# Paint Creek Newbie Tips!?!? Good spot?!?!?



## flyfisher4life1 (Sep 5, 2011)

Hey guys, well I just started fly fishing and I want to hook a trout. And the only place I heard to catch trout by where I live is paint creek, but I went a few times and didnt catch anything. So do you guys know any flies I should use and good spot to fish?


----------



## BIG "D" (Sep 14, 2005)

Read older posts. They are a wealth of information. Or just fish the park in rochester.:lol:


----------



## troutmaster (Jun 7, 2011)

The park is where I have been having the most success recently and it's a great place for starters with lots of casting room. In terms of flies, I would recommend a #16 Adams or #16 Copper Johns.

Just a heads up, the Arts and Apples festival is in the park this weekend so you might want to avoid it.
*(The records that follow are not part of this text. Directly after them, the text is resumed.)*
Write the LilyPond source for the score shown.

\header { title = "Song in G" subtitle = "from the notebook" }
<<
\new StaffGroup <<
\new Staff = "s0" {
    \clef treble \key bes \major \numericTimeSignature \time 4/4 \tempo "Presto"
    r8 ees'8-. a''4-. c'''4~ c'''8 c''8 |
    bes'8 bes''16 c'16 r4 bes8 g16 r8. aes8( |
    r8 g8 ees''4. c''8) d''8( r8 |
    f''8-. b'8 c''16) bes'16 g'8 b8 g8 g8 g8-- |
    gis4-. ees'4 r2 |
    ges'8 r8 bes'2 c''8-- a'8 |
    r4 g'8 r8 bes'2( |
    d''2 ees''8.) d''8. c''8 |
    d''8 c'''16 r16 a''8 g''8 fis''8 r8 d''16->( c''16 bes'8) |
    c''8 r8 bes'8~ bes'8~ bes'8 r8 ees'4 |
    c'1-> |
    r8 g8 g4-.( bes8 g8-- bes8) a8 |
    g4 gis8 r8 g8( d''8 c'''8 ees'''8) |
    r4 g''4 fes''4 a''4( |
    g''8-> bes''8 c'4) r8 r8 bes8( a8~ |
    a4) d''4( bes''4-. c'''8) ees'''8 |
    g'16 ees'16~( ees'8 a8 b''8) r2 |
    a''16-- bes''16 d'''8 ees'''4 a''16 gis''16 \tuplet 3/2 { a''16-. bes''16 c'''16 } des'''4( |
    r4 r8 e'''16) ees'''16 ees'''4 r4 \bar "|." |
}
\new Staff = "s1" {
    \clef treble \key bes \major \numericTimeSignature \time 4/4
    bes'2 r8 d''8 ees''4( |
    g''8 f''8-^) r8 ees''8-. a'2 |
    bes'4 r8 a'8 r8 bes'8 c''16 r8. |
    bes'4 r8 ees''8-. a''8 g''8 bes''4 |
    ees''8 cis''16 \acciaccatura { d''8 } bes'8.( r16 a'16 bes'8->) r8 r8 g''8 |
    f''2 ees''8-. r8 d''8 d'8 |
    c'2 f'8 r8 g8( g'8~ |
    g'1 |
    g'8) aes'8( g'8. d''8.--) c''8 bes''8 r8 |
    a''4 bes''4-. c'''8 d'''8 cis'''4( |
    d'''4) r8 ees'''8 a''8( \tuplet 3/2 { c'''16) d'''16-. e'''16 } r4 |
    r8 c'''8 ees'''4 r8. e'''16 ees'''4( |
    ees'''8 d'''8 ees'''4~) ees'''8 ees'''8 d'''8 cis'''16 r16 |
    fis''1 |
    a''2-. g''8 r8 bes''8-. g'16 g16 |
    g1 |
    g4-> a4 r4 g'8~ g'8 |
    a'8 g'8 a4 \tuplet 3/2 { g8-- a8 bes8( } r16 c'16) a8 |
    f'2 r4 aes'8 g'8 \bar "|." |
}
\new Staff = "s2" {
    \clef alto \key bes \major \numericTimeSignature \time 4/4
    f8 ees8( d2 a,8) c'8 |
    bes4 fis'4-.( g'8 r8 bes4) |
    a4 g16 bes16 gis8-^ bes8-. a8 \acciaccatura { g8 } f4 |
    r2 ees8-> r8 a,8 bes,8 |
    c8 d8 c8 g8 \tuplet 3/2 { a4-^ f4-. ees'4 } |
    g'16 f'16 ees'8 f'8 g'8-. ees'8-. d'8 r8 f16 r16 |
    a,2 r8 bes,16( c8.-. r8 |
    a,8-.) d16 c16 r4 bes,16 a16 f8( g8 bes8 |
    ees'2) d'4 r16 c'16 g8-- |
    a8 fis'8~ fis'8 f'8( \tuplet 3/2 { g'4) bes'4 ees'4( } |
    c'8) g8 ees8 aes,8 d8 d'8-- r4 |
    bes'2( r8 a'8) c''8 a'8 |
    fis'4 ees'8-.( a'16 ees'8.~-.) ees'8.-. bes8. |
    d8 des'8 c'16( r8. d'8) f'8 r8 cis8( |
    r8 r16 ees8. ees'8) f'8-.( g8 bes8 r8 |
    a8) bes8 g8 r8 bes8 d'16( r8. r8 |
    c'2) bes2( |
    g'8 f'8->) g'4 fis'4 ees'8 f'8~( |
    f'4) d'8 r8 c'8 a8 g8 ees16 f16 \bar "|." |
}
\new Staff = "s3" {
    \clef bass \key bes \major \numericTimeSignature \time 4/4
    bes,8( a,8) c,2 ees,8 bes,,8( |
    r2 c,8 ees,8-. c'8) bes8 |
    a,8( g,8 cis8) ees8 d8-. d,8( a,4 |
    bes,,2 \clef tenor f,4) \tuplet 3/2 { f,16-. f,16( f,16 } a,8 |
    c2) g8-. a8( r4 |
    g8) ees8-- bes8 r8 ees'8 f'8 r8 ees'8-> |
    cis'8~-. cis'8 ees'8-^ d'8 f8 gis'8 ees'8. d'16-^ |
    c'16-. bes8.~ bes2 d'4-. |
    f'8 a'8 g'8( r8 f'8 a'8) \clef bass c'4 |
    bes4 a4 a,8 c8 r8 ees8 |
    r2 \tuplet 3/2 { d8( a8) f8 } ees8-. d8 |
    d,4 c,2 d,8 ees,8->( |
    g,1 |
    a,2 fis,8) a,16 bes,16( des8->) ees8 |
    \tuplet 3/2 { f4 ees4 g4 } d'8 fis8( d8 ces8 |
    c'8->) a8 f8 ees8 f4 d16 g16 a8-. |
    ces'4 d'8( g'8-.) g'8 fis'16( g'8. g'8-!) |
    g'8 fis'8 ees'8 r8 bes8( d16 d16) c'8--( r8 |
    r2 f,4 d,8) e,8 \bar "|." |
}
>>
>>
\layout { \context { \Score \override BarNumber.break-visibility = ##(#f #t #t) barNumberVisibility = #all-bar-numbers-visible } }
I hope you get a trout before the end of the season! I'm hoping to get out a few more times this year but with school starting it'll be tough.


----------



## flyfisher4life1 (Sep 5, 2011)

Thank you for your reply, but how do you get to the while driving can you give some directions please. By the way how old are you im 14 and yes its hard to fish when you got school.


----------



## troutmaster (Jun 7, 2011)

It is called Rochester Municipal Park and it is located in downtown Rochester.


----------